--- Activity ---
Rewrite every line of text in the listing below as a numbered list, one line per item, with any blank lines omitted. Leave the pictures out of your answer.

--- Data records ---
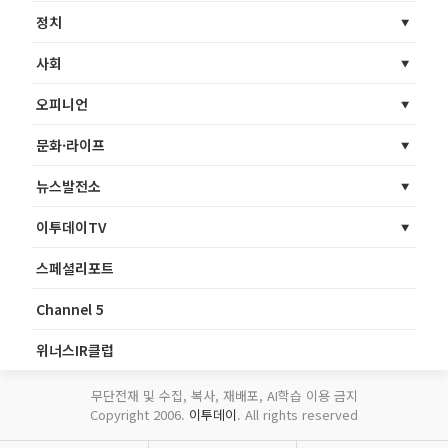
정치
사회
오피니언
문화·라이프
뉴스발전소
이투데이TV
스페셜리포트
Channel 5
위너스IR클럽
무단전재 및 수집, 복사, 재배포, AI학습 이용 금지
Copyright 2006.
이투데이
. All rights reserved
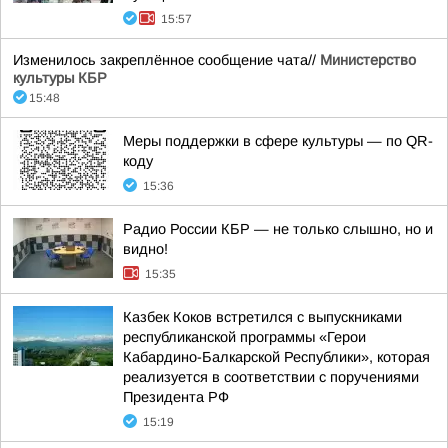
15:57
Изменилось закреплённое сообщение чата//
Министерство
культуры КБР
15:48
Меры поддержки в сфере культуры — по QR-
коду
15:36
Радио России КБР — не только слышно, но и
видно!
15:35
Казбек Коков встретился с выпускниками
республиканской программы «Герои
Кабардино-Балкарской Республики», которая
реализуется в соответствии с поручениями
Президента РФ
15:19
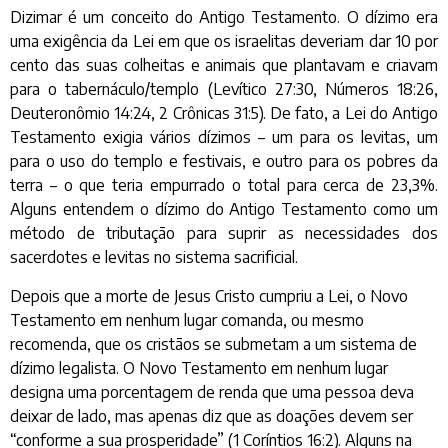
Dizimar é um conceito do Antigo Testamento. O dízimo era
uma exigência da Lei em que os israelitas deveriam dar 10 por
cento das suas colheitas e animais que plantavam e criavam
para o tabernáculo/templo (Levítico 27:30, Números 18:26,
Deuteronômio 14:24, 2 Crônicas 31:5). De fato, a Lei do Antigo
Testamento exigia vários dízimos – um para os levitas, um
para o uso do templo e festivais, e outro para os pobres da
terra – o que teria empurrado o total para cerca de 23,3%.
Alguns entendem o dízimo do Antigo Testamento como um
método de tributação para suprir as necessidades dos
sacerdotes e levitas no sistema sacrificial.
Depois que a morte de Jesus Cristo cumpriu a Lei, o Novo
Testamento em nenhum lugar comanda, ou mesmo
recomenda, que os cristãos se submetam a um sistema de
dízimo legalista. O Novo Testamento em nenhum lugar
designa uma porcentagem de renda que uma pessoa deva
deixar de lado, mas apenas diz que as doações devem ser
“conforme a sua prosperidade” (1 Coríntios 16:2). Alguns na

--- Response below ---
1. 정치
2. 사회
3. 오피니언
4. 문화·라이프
5. 뉴스발전소
6. 이투데이TV
7. 스페셜리포트
8. Channel 5
9. 위너스IR클럽
10. 무단전재 및 수집, 복사, 재배포, AI학습 이용 금지
11. Copyright 2006.
12. 이투데이
13. . All rights reserved
14. 15:57
15. Изменилось закреплённое сообщение чата//
16. Министерство
17. культуры КБР
18. 15:48
19. Меры поддержки в сфере культуры — по QR-
20. коду
21. 15:36
22. Радио России КБР — не только слышно, но и
23. видно!
24. 15:35
25. Казбек Коков встретился с выпускниками
26. республиканской программы «Герои
27. Кабардино-Балкарской Республики», которая
28. реализуется в соответствии с поручениями
29. Президента РФ
30. 15:19
31. Dizimar é um conceito do Antigo Testamento. O dízimo era
32. uma exigência da Lei em que os israelitas deveriam dar 10 por
33. cento das suas colheitas e animais que plantavam e criavam
34. para o tabernáculo/templo (Levítico 27:30, Números 18:26,
35. Deuteronômio 14:24, 2 Crônicas 31:5). De fato, a Lei do Antigo
36. Testamento exigia vários dízimos – um para os levitas, um
37. para o uso do templo e festivais, e outro para os pobres da
38. terra – o que teria empurrado o total para cerca de 23,3%.
39. Alguns entendem o dízimo do Antigo Testamento como um
40. método de tributação para suprir as necessidades dos
41. sacerdotes e levitas no sistema sacrificial.
42. Depois que a morte de Jesus Cristo cumpriu a Lei, o Novo
43. Testamento em nenhum lugar comanda, ou mesmo
44. recomenda, que os cristãos se submetam a um sistema de
45. dízimo legalista. O Novo Testamento em nenhum lugar
46. designa uma porcentagem de renda que uma pessoa deva
47. deixar de lado, mas apenas diz que as doações devem ser
48. “conforme a sua prosperidade” (1 Coríntios 16:2). Alguns na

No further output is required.